*** Task inputs Section Begins ***

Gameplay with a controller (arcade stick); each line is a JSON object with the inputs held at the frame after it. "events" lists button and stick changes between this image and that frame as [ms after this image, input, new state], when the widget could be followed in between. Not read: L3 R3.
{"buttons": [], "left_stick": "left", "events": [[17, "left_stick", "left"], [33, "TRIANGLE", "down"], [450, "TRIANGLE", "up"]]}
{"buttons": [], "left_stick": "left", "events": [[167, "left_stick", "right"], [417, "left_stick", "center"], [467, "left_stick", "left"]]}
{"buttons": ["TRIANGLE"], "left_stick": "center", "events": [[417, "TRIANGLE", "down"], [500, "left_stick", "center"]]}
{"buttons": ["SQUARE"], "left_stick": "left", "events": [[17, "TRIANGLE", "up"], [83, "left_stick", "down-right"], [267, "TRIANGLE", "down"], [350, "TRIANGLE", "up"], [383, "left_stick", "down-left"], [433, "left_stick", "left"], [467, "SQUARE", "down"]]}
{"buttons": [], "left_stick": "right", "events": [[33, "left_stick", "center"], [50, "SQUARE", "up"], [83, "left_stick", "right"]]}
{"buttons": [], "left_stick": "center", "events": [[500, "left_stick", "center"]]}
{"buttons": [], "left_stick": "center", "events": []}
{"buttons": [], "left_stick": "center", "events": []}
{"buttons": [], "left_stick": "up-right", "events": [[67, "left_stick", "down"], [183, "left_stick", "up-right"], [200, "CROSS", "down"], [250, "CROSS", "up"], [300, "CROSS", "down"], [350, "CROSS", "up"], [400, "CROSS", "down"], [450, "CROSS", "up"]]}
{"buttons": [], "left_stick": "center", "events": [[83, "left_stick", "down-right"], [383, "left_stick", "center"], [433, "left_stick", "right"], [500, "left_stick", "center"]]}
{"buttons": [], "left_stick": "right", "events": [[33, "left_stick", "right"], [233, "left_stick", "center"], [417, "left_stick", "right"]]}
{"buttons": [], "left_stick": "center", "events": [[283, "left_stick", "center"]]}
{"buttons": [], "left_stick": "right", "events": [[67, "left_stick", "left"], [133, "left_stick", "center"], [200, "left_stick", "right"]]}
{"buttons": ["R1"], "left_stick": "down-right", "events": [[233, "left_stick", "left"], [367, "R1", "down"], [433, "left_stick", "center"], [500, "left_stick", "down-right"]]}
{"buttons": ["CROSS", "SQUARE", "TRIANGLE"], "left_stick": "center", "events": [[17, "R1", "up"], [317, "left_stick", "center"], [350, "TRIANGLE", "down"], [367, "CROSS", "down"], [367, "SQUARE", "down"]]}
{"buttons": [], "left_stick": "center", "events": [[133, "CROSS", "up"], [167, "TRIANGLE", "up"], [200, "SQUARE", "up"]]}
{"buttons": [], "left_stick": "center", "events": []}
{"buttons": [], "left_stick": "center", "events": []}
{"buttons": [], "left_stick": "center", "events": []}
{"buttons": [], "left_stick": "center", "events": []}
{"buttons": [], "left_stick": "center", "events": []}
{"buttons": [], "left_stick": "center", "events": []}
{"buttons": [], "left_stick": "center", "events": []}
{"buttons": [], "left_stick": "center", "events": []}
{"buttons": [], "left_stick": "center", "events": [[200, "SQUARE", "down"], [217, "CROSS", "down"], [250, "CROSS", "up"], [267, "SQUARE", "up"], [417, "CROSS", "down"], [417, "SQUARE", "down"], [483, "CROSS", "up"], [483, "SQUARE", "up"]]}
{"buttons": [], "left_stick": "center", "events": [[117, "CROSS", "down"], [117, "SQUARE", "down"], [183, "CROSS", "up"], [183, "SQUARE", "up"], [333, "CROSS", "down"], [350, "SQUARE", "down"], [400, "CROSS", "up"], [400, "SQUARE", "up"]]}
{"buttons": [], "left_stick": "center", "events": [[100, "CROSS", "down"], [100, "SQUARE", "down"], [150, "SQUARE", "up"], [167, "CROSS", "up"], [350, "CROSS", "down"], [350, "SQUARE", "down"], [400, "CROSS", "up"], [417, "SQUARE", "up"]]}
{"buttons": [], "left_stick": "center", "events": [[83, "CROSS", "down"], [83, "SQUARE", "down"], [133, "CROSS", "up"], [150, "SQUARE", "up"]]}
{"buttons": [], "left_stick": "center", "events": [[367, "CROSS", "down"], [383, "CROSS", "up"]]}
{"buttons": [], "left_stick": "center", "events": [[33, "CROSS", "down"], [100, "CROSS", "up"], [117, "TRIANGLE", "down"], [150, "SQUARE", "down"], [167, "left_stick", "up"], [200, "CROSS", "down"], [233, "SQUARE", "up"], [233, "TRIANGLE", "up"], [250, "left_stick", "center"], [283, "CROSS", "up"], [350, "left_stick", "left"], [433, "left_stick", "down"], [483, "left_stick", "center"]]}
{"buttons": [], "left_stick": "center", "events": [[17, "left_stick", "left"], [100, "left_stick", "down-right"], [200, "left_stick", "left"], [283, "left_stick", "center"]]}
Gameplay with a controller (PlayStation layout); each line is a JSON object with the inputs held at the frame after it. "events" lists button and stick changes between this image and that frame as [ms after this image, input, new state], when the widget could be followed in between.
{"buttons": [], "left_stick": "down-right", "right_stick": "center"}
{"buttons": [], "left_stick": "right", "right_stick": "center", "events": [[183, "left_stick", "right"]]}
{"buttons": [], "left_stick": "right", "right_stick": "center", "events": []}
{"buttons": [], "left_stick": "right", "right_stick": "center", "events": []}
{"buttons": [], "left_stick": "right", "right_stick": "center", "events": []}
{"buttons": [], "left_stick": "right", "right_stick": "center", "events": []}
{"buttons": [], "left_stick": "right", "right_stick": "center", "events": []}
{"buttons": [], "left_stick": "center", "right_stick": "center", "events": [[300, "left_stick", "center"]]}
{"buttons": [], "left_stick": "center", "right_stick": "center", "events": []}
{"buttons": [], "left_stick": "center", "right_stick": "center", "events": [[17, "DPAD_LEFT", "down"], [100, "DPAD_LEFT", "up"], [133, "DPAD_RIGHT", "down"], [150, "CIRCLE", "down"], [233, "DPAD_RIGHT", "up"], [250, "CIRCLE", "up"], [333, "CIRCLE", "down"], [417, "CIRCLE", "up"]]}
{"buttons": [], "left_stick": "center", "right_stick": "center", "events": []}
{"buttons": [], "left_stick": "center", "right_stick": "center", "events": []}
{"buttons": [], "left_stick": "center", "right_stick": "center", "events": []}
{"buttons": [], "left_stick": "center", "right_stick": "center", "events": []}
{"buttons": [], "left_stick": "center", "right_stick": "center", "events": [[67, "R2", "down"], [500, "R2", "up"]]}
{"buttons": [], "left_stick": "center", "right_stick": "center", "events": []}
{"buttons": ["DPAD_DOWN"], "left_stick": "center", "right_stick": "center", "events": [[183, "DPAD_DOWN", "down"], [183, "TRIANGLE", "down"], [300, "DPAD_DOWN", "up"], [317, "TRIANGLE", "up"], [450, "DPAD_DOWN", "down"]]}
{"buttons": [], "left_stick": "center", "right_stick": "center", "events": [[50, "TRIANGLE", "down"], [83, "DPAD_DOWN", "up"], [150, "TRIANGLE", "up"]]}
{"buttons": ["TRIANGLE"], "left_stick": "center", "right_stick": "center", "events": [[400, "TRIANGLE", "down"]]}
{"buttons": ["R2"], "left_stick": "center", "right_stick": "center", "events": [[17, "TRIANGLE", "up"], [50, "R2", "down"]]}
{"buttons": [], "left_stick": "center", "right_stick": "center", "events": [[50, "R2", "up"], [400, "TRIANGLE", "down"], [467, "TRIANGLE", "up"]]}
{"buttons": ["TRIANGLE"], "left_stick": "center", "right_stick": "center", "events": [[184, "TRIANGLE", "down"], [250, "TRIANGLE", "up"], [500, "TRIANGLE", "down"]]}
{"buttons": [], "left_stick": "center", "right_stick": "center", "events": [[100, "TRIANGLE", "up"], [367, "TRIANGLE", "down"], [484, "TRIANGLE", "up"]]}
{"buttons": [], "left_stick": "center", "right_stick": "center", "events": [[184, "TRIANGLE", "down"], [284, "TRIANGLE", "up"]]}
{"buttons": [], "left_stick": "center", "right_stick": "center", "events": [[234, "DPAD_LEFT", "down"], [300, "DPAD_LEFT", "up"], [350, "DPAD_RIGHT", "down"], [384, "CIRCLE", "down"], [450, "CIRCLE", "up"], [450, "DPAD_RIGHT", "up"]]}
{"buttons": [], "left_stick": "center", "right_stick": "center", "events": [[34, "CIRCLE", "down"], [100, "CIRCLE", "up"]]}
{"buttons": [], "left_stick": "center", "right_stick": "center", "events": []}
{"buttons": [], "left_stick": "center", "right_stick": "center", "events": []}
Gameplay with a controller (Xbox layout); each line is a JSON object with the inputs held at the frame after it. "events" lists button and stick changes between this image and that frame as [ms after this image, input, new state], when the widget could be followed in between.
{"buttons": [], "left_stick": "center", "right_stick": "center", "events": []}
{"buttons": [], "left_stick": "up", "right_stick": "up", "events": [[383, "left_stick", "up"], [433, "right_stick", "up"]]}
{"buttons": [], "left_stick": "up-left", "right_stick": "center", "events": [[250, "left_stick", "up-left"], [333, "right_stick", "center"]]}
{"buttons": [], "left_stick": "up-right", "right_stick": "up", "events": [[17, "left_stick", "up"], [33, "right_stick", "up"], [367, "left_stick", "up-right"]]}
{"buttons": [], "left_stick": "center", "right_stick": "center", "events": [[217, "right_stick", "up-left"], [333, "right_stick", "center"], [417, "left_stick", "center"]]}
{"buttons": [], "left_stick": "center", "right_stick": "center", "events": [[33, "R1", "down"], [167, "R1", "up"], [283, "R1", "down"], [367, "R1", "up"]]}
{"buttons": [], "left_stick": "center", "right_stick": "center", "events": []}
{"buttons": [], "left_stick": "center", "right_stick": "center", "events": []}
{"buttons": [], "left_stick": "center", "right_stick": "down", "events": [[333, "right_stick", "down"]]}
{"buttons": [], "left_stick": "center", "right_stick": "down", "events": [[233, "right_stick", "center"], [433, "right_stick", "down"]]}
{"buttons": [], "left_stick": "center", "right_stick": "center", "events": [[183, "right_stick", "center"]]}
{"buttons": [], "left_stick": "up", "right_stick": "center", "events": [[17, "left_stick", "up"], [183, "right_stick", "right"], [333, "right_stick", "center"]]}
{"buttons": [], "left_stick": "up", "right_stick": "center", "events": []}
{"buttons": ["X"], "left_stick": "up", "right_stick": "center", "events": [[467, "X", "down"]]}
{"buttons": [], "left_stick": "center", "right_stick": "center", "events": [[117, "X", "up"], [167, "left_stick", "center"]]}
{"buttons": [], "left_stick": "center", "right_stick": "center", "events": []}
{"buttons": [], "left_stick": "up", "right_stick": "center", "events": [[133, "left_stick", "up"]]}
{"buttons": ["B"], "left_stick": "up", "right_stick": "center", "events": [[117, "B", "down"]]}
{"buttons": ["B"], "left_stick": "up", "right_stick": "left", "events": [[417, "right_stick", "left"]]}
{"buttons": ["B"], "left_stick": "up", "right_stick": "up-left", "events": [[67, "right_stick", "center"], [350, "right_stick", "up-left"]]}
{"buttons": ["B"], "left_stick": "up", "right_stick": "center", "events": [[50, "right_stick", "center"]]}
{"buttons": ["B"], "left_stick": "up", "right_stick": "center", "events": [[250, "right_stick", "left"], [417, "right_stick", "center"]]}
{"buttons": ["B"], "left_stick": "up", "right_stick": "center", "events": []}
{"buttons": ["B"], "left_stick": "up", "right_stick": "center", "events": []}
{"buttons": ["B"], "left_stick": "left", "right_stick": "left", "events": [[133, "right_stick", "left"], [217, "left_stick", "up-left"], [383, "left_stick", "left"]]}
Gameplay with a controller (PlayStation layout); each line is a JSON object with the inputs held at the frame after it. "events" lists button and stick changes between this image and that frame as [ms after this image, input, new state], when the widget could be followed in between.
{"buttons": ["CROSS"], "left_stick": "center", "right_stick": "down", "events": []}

*** Task inputs Section Ends ***

| Problem description |
Your answer should consist of all lines above that include the string "CIRCLE".

| Reply |
{"buttons": [], "left_stick": "center", "right_stick": "center", "events": [[17, "DPAD_LEFT", "down"], [100, "DPAD_LEFT", "up"], [133, "DPAD_RIGHT", "down"], [150, "CIRCLE", "down"], [233, "DPAD_RIGHT", "up"], [250, "CIRCLE", "up"], [333, "CIRCLE", "down"], [417, "CIRCLE", "up"]]}
{"buttons": [], "left_stick": "center", "right_stick": "center", "events": [[234, "DPAD_LEFT", "down"], [300, "DPAD_LEFT", "up"], [350, "DPAD_RIGHT", "down"], [384, "CIRCLE", "down"], [450, "CIRCLE", "up"], [450, "DPAD_RIGHT", "up"]]}
{"buttons": [], "left_stick": "center", "right_stick": "center", "events": [[34, "CIRCLE", "down"], [100, "CIRCLE", "up"]]}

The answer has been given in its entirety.